3 Blunder Shin Tae Yong yang dimaksud Bikin Timnas Indonesia Keok dari China

Shin Tae-yong melakukan tiga blunder yang digunakan menyebabkan Timnas Indonesia tersungkur dari China dengan skor 1-2 pada laga fase Grup C Kualifikasi Piala Bumi 2026 zona Asia di tempat Stadion Qingdao Youth Football, Selasa (15/10/2024) waktu malam WIB. Kesalahan-kesalahan yang dimaksud paling menyita perhatian penggemar adalah menempatkan pemain.
Dalam pertandingan itu, Shin Tae-yong menurunkan 11 pemain pertama. Yang menyebabkan penggemar sepak bola mengernyitkan dahinya adalah kesalahan taktis, menempatkan pemain, hingga kurang tajamnya insting pemain pada mencetak gol.

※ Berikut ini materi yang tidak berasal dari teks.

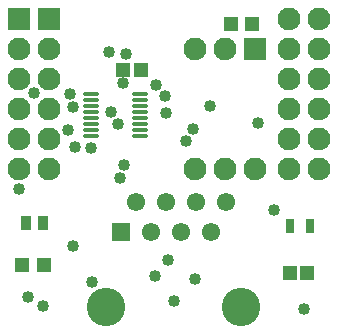
<source format=gts>
G04*
G04 #@! TF.GenerationSoftware,Altium Limited,Altium Designer,20.1.12 (249)*
G04*
G04 Layer_Color=8388736*
%FSLAX25Y25*%
%MOIN*%
G70*
G04*
G04 #@! TF.SameCoordinates,D8CEFF92-047C-410D-934D-B173C227594B*
G04*
G04*
G04 #@! TF.FilePolarity,Negative*
G04*
G01*
G75*
%ADD14O,0.05912X0.01384*%
%ADD15R,0.05128X0.04734*%
%ADD16R,0.03159X0.04734*%
%ADD17R,0.04537X0.04931*%
%ADD18R,0.04931X0.04931*%
%ADD19R,0.03750X0.04537*%
%ADD20C,0.07600*%
%ADD21R,0.07600X0.07600*%
%ADD22R,0.06112X0.06112*%
%ADD23C,0.06112*%
%ADD24C,0.12805*%
%ADD25R,0.07600X0.07600*%
%ADD26C,0.04000*%
D14*
X29429Y150390D02*
D03*
Y148421D02*
D03*
Y146453D02*
D03*
Y144484D02*
D03*
Y142516D02*
D03*
Y140547D02*
D03*
Y138579D02*
D03*
Y136610D02*
D03*
X45571Y150390D02*
D03*
Y148421D02*
D03*
Y146453D02*
D03*
Y144484D02*
D03*
Y142516D02*
D03*
Y140547D02*
D03*
Y138579D02*
D03*
Y136610D02*
D03*
D15*
X76153Y174000D02*
D03*
X82846D02*
D03*
D16*
X95653Y106500D02*
D03*
X102347D02*
D03*
D17*
X95646Y91000D02*
D03*
X101354D02*
D03*
X40146Y158500D02*
D03*
X45854D02*
D03*
D18*
X13543Y93500D02*
D03*
X6457D02*
D03*
D19*
X7547Y107500D02*
D03*
X13453D02*
D03*
D20*
X95500Y125500D02*
D03*
Y135500D02*
D03*
Y145500D02*
D03*
Y155500D02*
D03*
Y165500D02*
D03*
Y175500D02*
D03*
X5500Y125500D02*
D03*
Y135500D02*
D03*
Y145500D02*
D03*
Y155500D02*
D03*
Y165500D02*
D03*
X105500Y125500D02*
D03*
Y135500D02*
D03*
Y145500D02*
D03*
Y155500D02*
D03*
Y165500D02*
D03*
Y175500D02*
D03*
X15500Y125500D02*
D03*
Y135500D02*
D03*
Y145500D02*
D03*
Y155500D02*
D03*
Y165500D02*
D03*
X74000D02*
D03*
X64000D02*
D03*
X84000Y125500D02*
D03*
X74000D02*
D03*
X64000D02*
D03*
D21*
X5500Y175500D02*
D03*
X15500D02*
D03*
D22*
X39500Y104591D02*
D03*
D23*
X74500Y114591D02*
D03*
X44500D02*
D03*
X69500Y104591D02*
D03*
X49500D02*
D03*
X64500Y114591D02*
D03*
X54500D02*
D03*
X59500Y104591D02*
D03*
D24*
X79500Y79590D02*
D03*
X34500D02*
D03*
D25*
X84000Y165500D02*
D03*
D26*
X22300Y150600D02*
D03*
X23272Y146272D02*
D03*
X29800Y88000D02*
D03*
X63200Y138900D02*
D03*
X13500Y80000D02*
D03*
X8500Y83000D02*
D03*
X41000Y164000D02*
D03*
X39000Y122376D02*
D03*
X5500Y119000D02*
D03*
X56949Y81449D02*
D03*
X40500Y127000D02*
D03*
X100500Y79000D02*
D03*
X50835Y89835D02*
D03*
X55167Y95167D02*
D03*
X64000Y89000D02*
D03*
X69000Y146500D02*
D03*
X54500Y144100D02*
D03*
X54000Y150000D02*
D03*
X90500Y112000D02*
D03*
X35200Y164500D02*
D03*
X60916Y134853D02*
D03*
X51000Y153500D02*
D03*
X40000Y154200D02*
D03*
X23854Y132823D02*
D03*
X21818Y138500D02*
D03*
X36000Y144500D02*
D03*
X10500Y151000D02*
D03*
X29457Y132457D02*
D03*
X23500Y100000D02*
D03*
X85000Y141000D02*
D03*
X38500Y140500D02*
D03*
M02*

</source>
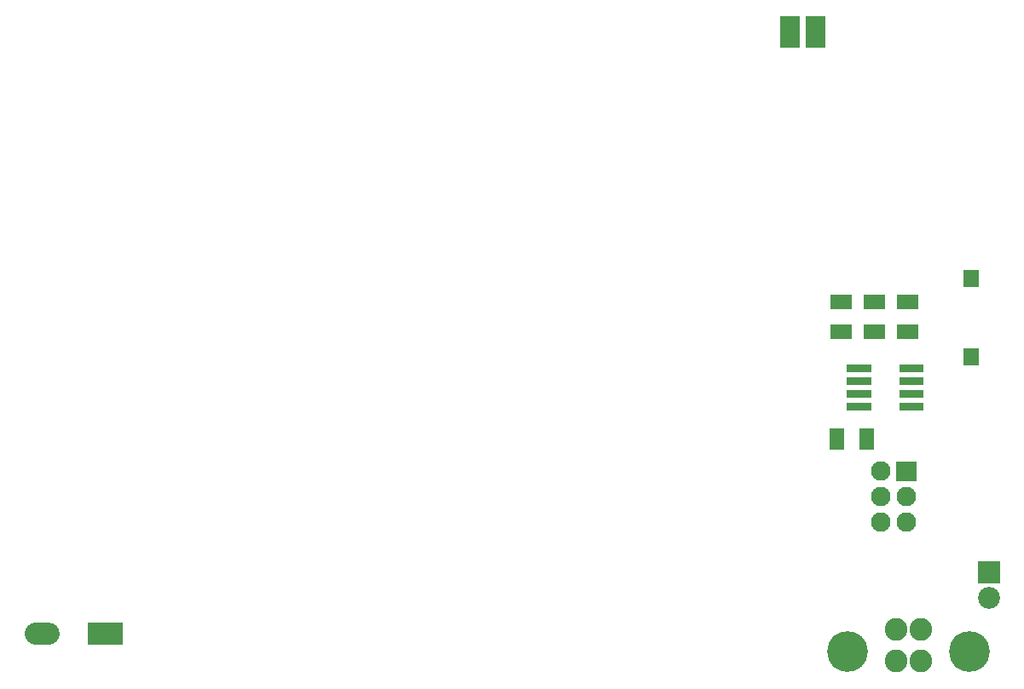
<source format=gbs>
G04 start of page 2 for group 11 layer_idx 11 *
G04 Title: (unknown), bottom_mask *
G04 Creator: pcb-rnd 3.1.4-dev *
G04 CreationDate: 2024-02-06 06:50:58 UTC *
G04 For: STEM4ukraine *
G04 Format: Gerber/RS-274X *
G04 PCB-Dimensions: 393701 393701 *
G04 PCB-Coordinate-Origin: lower left *
%MOIN*%
%FSLAX25Y25*%
%LNBOTTOM_MASK_NONE_11*%
%ADD81C,0.0769*%
%ADD80C,0.0887*%
%ADD79C,0.1595*%
%ADD78C,0.0001*%
%ADD77C,0.0860*%
G54D77*X18110Y27165D02*X12953D01*
G54D78*G36*
X47253Y22865D02*X33453D01*
Y31465D01*
X47253D01*
Y22865D01*
G37*
G36*
X336905Y159945D02*Y154227D01*
X344985D01*
Y159945D01*
X336905D01*
G37*
G36*
X349897Y159945D02*Y154227D01*
X357977D01*
Y159945D01*
X349897D01*
G37*
G36*
X375684Y162889D02*Y169394D01*
X381796D01*
Y162889D01*
X375684D01*
G37*
G36*
X330177Y132484D02*X339677D01*
Y129484D01*
X330177D01*
Y132484D01*
G37*
G36*
X336905Y148135D02*Y142417D01*
X344985D01*
Y148135D01*
X336905D01*
G37*
G36*
X349897Y148135D02*Y142417D01*
X357977D01*
Y148135D01*
X349897D01*
G37*
G36*
X375684Y132180D02*Y138686D01*
X381796D01*
Y132180D01*
X375684D01*
G37*
G36*
X330177Y127484D02*X339677D01*
Y124484D01*
X330177D01*
Y127484D01*
G37*
G36*
X360177Y124484D02*X350677D01*
Y127484D01*
X360177D01*
Y124484D01*
G37*
G36*
Y129484D02*X350677D01*
Y132484D01*
X360177D01*
Y129484D01*
G37*
G36*
X330177Y122484D02*X339677D01*
Y119484D01*
X330177D01*
Y122484D01*
G37*
G36*
X360177Y119484D02*X350677D01*
Y122484D01*
X360177D01*
Y119484D01*
G37*
G36*
X331993Y154227D02*Y159945D01*
X323913D01*
Y154227D01*
X331993D01*
G37*
G36*
Y142417D02*Y148135D01*
X323913D01*
Y142417D01*
X331993D01*
G37*
G36*
X330177Y117484D02*X339677D01*
Y114484D01*
X330177D01*
Y117484D01*
G37*
G36*
X360177Y114484D02*X350677D01*
Y117484D01*
X360177D01*
Y114484D01*
G37*
G36*
X335133Y99306D02*X340851D01*
Y107386D01*
X335133D01*
Y99306D01*
G37*
G36*
X323323D02*X329041D01*
Y107386D01*
X323323D01*
Y99306D01*
G37*
G54D79*X377953Y20079D03*
X330551D03*
G54D80*X349331Y28937D03*
Y16339D03*
X359173D03*
Y28937D03*
G54D78*G36*
X357410Y86802D02*X349598D01*
Y94615D01*
X357410D01*
Y86802D01*
G37*
G54D81*X353504Y80709D03*
X343504D03*
X353504Y70709D03*
X343504D03*
Y90709D03*
G54D78*G36*
X311717Y256354D02*X304228D01*
Y268765D01*
X311717D01*
Y256354D01*
G37*
G36*
X321717D02*X314228D01*
Y268765D01*
X321717D01*
Y256354D01*
G37*
G36*
X390127Y46881D02*X381527D01*
Y55481D01*
X390127D01*
Y46881D01*
G37*
G54D77*X385827Y41181D03*
M02*

</source>
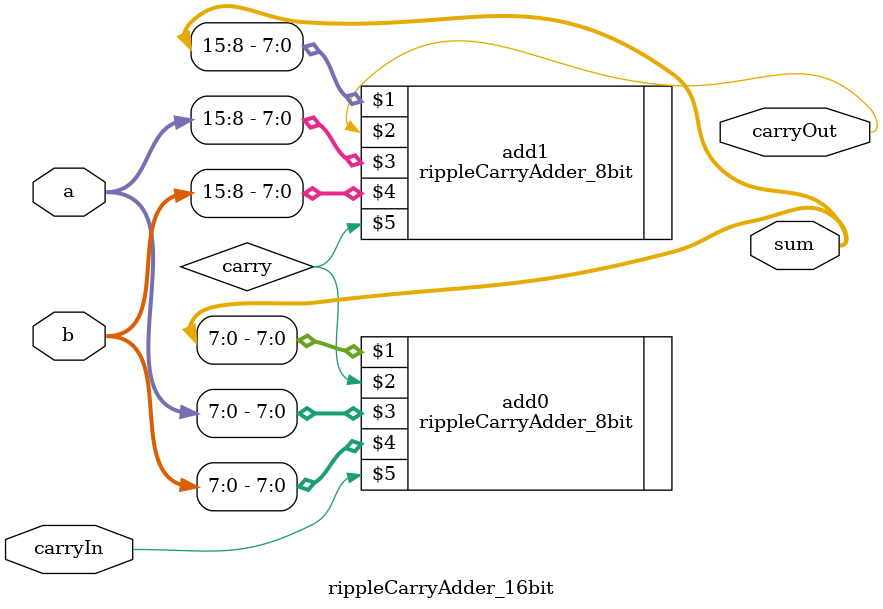
<source format=v>
/*
 * Assignment	  : 1
 * Problem No.	: 1
 * Semester		  : Autumn 2021
 * Group 		    : 46
 * Name1 		    : Neha Dalmia
 * RollNumber1 	: 19CS30055
 * Name2 		    : Rajat Bachhawat
 * RollNumber2 	: 19CS10073
 */

`timescale 1ns / 1ps

// Ripple carry adder (16-bit) implementation (using two 8-bit RCA)
module rippleCarryAdder_16bit (
  output[15:0] sum,	// 16 bit output sum
  output carryOut,	// most significant carry bit
  input[15:0] a,	// 16 bit input a
  input[15:0] b,	// 16 bit input b
  input carryIn	// carryIn
  );

  wire carry;		// wire to store the intermediate carry 
  
  /* 
  Logic
  We use two 8-bit RCAs to make a 16-bit RCA.
  Rightmost 8 input bits and input carry are passed on to RCA #1.
  The carry generated from RCA #1 is passed on to RCA #2 along with the leftmost 8 input bits.
  */

  rippleCarryAdder_8bit add0 (sum[7:0], carry, a[7:0], b[7:0], carryIn);        // 0 to 7th bits of the inputs added, carry generated for next 8 bits
  rippleCarryAdder_8bit add1 (sum[15:8], carryOut, a[15:8], b[15:8], carry);	// carry generated previosuly passed as input carry,  8th to 15th bits of the inputs added. Final otuput carry generated.
endmodule // rippleCarryAdder_16bit
</source>
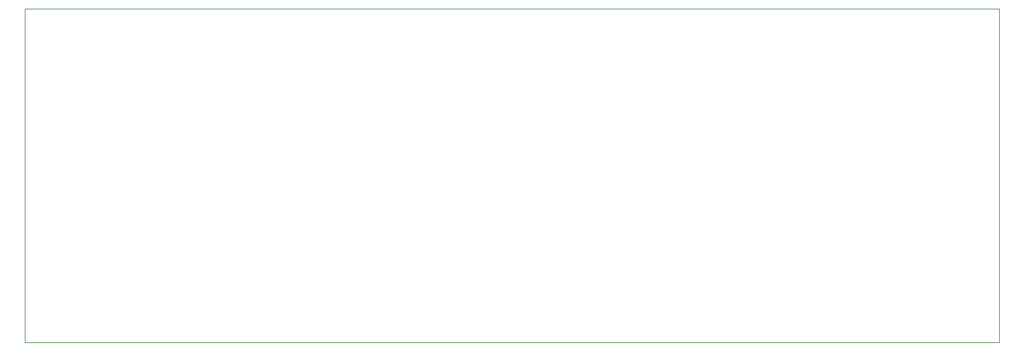
<source format=gbr>
%TF.GenerationSoftware,KiCad,Pcbnew,(6.0.4)*%
%TF.CreationDate,2022-04-22T11:51:35+02:00*%
%TF.ProjectId,ECM_Preamp,45434d5f-5072-4656-916d-702e6b696361,rev?*%
%TF.SameCoordinates,Original*%
%TF.FileFunction,Profile,NP*%
%FSLAX46Y46*%
G04 Gerber Fmt 4.6, Leading zero omitted, Abs format (unit mm)*
G04 Created by KiCad (PCBNEW (6.0.4)) date 2022-04-22 11:51:35*
%MOMM*%
%LPD*%
G01*
G04 APERTURE LIST*
%TA.AperFunction,Profile*%
%ADD10C,0.100000*%
%TD*%
G04 APERTURE END LIST*
D10*
X148336000Y-67564000D02*
X25400000Y-67564000D01*
X25400000Y-25400000D01*
X148336000Y-25400000D01*
X148336000Y-67564000D01*
M02*

</source>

Berikut 3 Blunder Shin Tae-yong
1. Perubahan Formasi
Penggunaan formasi yang digunakan kurang tepat menyebabkan strategi yang tersebut diterapkan Shin Tae-yong bukan berjalan efektif. Timnas Indonesia, yang biasanya menggunakan formasi 3-4-3 berubah menjadi 5-4-1.
Dengan sejumlah pemain bertahan, opsi serangan menjadi lebih lanjut terbatas. Pemain terlihat tambahan fokus untuk mengunci permainan lalu meredam serangan China yang mana cepat. Padahal pertandingan melawan China, Skuad Garuda sangat membutuhkan kemenangan untuk menjaga prospek lolos ke Piala Planet 2026.
2. Pemilihan Pemain
Pemilihan pemain yang digunakan dijalankan Shin Tae-yong tak kalah menyita perhatian penggemar Timnas Indonesia. Ada lima pemain belakang ketika Skuad Garuda mengumumkan 11 pemain pertama. Asnawi Mangkualam, Jay Idzes, Mees Hilgers, Calvin Verdonk, dan juga Shayne Pattynama bermain dalam lini pertahanan.
Verdonk, yang mana biasanya dipasang di area wing kiri, saat ini harus mengemban tugas baru sebagai bek sedang sama-sama Jay Idzes lalu Mees Hilgers. Sementara di area wing kiri ada Shayne Pattynama, sedangkan Asnawi dipasang di area bek kanan.
Kesalahan pemilihan lalu penempatan pemain inilah yang mana menyebabkan terciptanya gol pertama untuk Timnas Indonesia. Gol pembuka China bermula ketika Shayne Pattynama melakukan blunder lantaran tak segera menyapu bola ketika akan mengundurkan diri dari lapangan. Di ketika bersamaan, pemain China yang tersebut mencoba merebut bola yang dimaksud lantas melegakan tendangan ke berada dalam kotak penalti yang mana segera disambut Behram Abduweli.
3. Kurangnya Penyelesaian Akhir
Sepanjang pertandingan berlangsung. Timnas Indonesia tampil dominan. Mereka mampu menguasai penguasaan bola dengan persentase 76 persen berbanding 24 persen.
Dari segi peluang, Timnas Indonesia juga unggul melawan China. Skuad Garuda mampu menciptakan enam tendangan mengarah ke gawang lawan.
Tapi yang tersebut menjadi pembeda adalah penyelesaian akhirnya. Pasalnya, Timnas Indonesia semata-mata mampu mencetak satu gol melalui gol yang dicetak Thom Haye di area menit 86.